Les failles d’une protection régionale des journalistes
Les autorités des deux pays concernés avaient réagi. Côté ivoirien, le ministre de la Communication et porte-parole du gouvernement, Amadou Coulibaly, avait confirmé l’arrestation sur le territoire, mais rejeté toute accusation de complicité. Selon lui, les autorités ivoiriennes ignoraient le statut de réfugié du journaliste. Elles auraient simplement exécuté un mandat d’arrêt international, en vertu des accords de coopération judiciaire entre la Côte d’Ivoire et le Bénin. Le ministère de la Transition numérique, précise-t-il, avait invité une cinquantaine de journalistes sur la base de leurs compétences, sans mention particulière. Côté béninois, le porte-parole du gouvernement, Wilfried Léandre Houngbédji, avait renvoyé à son intervention télévisée. Il y a qualifié d’« infondées » les accusations contre son pays, et rappelé que l’arrestation s’est faite selon les règles de la coopération intergouvernementale. Il a également souligné que la liberté d’expression « s’accompagne du devoir d’assumer, ou à tout le moins, de prouver ses allégations ». Le gouvernement assure que le journaliste bénéficiera d’un procès équitable, malgré des charges « lourdes et inquiétantes » selon un acteur de la société civile.
Sa première audience, interrompue pour raison de santé, n’a eu lieu que le 25 mars 2026, soit plus de huit mois après son incarcération.
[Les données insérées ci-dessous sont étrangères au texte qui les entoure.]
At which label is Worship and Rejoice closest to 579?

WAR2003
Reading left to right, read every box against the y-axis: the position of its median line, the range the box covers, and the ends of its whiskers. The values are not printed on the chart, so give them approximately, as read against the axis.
Pourtant, plusieurs éléments troublent les observateurs. D’abord, le statut de réfugié de Sossoukpè, reconnu par le Togo, n’a pas été respecté. Ensuite, l’opération menée à Abidjan implique que des officiers béninois aient pu agir sur le territoire ivoirien, avec la complicité des autorités locales. Enfin, les conditions de détention, 7 mois d’isolement strict pour Sossoukpè, des visites familiales seulement autorisées depuis début 2026 – interrogent sur le respect des droits de la défense. La plainte de RSF devant la cour de justice de la CEDEAO ouvre ainsi une voie contentieuse inédite. Jamais une organisation internationale n’avait saisi la plus haute juridiction ouest-africaine pour dénoncer une extradition déguisée d’un journaliste réfugié. L’issue de cette procédure, qui pourrait prendre plusieurs mois, sera scrutée par les défenseurs de la liberté de la presse sur l’ensemble du continent. Hugues Comlan Sossoukpè et Ali Moumouni restent derrière les barreaux, dans l’attente d’une décision qui dira si la CEDEAO est prête à faire respecter ses propres principes.